Article:
Almost any I/O device worth its electrons will support direct memory access
(DMA) transactions; to do otherwise is to be relegated to the world of
low-bandwidth, high-overhead I/O. But "DMA-capable" devices are not all
equally so; many of them have limitations restricting the range of memory
that can be directly accessed. The 24-bit limitation that afflicted ISA
devices in the early days of the personal computer is a classic example,
but contemporary hardware also has its limits. The kernel has long had a
mechanism for working around these limitations, but it turns out that this
subsystem has some interesting problems of its own.
DMA limitations are usually a result of a device having fewer address lines
than would be truly useful. The 24 lines described by the ISA
specification are an obvious example; there is simply no way for an
ISA-compliant device to address more than 16MB of physical memory. PCI
devices are normally limited to a 32-bit address space, but a number of
devices are limited to a smaller space as a result of dubious hardware
design; as is so often the case,
hardware designers have shown a great deal of creativity in this area. But
users are not concerned with these issues; they just want their peripherals
to work. So the kernel has to find a way to respect any given device's
special limits while still using DMA to the greatest extent possible.
The kernel's DMA API (described in Documentation/DMA-API.txt) abstracts and hides
most of the details of making DMA actually work with any specific device.
This API will, for example, endeavor to allocate memory that falls within
the physical range supported by the target device. It will also
transparently implement "bounce buffering" — copying data between a
device-inaccessible buffer and an accessible buffer — if necessary. To do
so, however, the DMA API must be informed of a device's addressing limits.
That is done through the provision of a "DMA mask," a bitmask describing
the memory range reachable by the device. The documentation describes the
mask this way:
The dma_mask represents a bit mask of the addressable region for
the device. I.e., if the physical address of the memory anded with
the dma_mask is still equal to the physical address, then the
device can perform DMA to the memory.

What you have to do: Can you write out the DMA text word for word, between "The kernel's DMA" and "any specific device.", inclusive?

Data extract:

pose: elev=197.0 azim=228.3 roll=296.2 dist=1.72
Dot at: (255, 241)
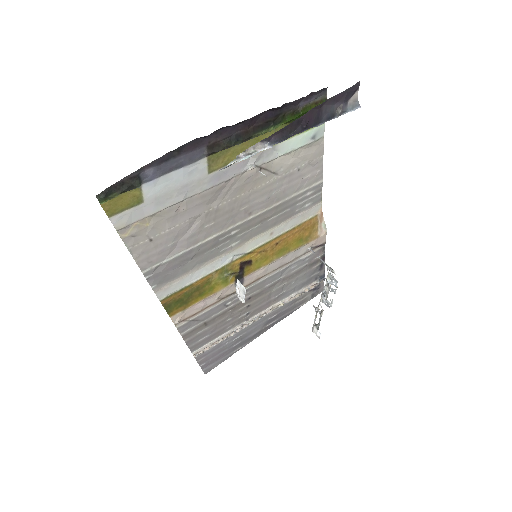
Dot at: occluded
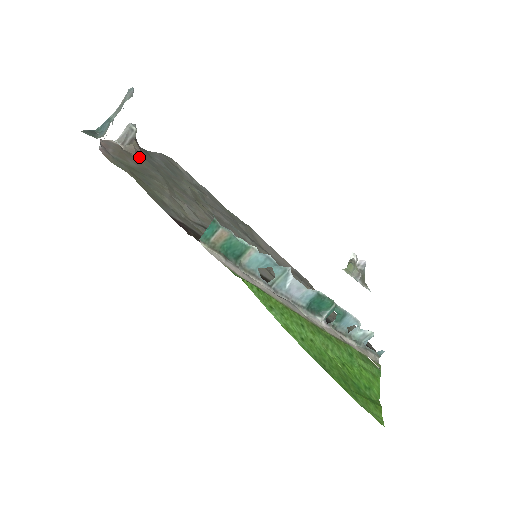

Task solution:
The kernel's DMA API (described in Documentation/DMA-API.txt) abstracts and hides
most of the details of making DMA actually work with any specific device.